Input records section start

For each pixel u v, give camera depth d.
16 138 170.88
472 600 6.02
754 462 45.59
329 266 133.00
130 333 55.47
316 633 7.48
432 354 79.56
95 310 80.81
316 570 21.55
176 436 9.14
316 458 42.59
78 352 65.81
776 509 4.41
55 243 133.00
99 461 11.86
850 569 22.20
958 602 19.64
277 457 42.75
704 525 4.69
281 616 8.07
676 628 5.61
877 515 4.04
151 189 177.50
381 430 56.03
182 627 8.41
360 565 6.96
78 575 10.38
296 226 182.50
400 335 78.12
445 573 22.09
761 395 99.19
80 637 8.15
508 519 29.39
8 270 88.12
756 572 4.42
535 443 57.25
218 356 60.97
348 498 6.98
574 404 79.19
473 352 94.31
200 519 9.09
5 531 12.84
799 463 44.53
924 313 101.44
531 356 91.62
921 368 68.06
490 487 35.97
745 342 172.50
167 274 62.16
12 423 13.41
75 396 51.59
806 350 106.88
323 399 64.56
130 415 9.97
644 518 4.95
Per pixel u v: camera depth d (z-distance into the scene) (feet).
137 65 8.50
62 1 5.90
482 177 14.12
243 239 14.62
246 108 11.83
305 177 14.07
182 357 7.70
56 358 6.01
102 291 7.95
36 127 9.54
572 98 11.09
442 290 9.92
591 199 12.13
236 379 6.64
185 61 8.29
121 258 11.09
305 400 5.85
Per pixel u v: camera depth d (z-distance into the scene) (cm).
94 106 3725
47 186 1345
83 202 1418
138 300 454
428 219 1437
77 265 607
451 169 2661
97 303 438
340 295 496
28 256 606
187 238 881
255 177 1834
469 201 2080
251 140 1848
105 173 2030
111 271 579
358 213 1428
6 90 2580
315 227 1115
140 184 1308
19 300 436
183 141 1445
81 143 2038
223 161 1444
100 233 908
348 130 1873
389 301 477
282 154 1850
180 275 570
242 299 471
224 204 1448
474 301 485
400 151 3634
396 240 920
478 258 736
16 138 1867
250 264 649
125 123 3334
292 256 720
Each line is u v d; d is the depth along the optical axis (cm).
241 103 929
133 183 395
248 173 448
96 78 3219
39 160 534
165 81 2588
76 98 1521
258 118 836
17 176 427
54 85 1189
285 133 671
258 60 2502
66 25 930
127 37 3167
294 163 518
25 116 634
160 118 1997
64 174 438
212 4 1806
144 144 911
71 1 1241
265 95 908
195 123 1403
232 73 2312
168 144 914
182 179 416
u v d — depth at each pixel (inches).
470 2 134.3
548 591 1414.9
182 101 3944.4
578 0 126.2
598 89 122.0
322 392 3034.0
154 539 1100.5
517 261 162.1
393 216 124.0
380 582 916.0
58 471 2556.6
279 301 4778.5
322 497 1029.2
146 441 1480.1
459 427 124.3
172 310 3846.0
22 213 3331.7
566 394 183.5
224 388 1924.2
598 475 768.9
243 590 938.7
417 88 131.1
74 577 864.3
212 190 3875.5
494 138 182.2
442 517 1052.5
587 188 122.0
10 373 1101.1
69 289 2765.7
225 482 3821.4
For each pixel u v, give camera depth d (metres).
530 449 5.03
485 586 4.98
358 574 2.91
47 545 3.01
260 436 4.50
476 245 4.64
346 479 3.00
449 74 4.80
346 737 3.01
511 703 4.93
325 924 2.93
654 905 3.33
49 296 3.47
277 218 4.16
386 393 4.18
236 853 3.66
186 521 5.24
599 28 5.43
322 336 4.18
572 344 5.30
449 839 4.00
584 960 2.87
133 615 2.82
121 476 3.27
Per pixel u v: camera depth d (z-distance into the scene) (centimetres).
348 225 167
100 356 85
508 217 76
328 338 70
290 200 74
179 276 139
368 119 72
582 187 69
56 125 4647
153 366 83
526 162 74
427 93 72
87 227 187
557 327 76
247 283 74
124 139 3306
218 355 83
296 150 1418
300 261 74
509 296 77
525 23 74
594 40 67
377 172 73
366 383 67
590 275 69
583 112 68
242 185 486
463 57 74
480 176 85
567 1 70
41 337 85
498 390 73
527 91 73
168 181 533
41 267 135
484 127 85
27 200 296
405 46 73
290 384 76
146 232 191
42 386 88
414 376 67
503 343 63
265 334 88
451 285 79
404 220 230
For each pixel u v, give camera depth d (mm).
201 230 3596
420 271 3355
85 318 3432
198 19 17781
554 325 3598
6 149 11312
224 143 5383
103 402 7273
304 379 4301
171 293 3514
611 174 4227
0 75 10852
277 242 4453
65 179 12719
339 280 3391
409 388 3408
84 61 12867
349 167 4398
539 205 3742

Input records section end

Task description. Print, without alteration, only the lines above between the one holding "95 310 80.81" and the one holding "130 415 9.97", inclusive.

Task answer.
95 310 80.81
316 570 21.55
176 436 9.14
316 458 42.59
78 352 65.81
776 509 4.41
55 243 133.00
99 461 11.86
850 569 22.20
958 602 19.64
277 457 42.75
704 525 4.69
281 616 8.07
676 628 5.61
877 515 4.04
151 189 177.50
381 430 56.03
182 627 8.41
360 565 6.96
78 575 10.38
296 226 182.50
400 335 78.12
445 573 22.09
761 395 99.19
80 637 8.15
508 519 29.39
8 270 88.12
756 572 4.42
535 443 57.25
218 356 60.97
348 498 6.98
574 404 79.19
473 352 94.31
200 519 9.09
5 531 12.84
799 463 44.53
924 313 101.44
531 356 91.62
921 368 68.06
490 487 35.97
745 342 172.50
167 274 62.16
12 423 13.41
75 396 51.59
806 350 106.88
323 399 64.56
130 415 9.97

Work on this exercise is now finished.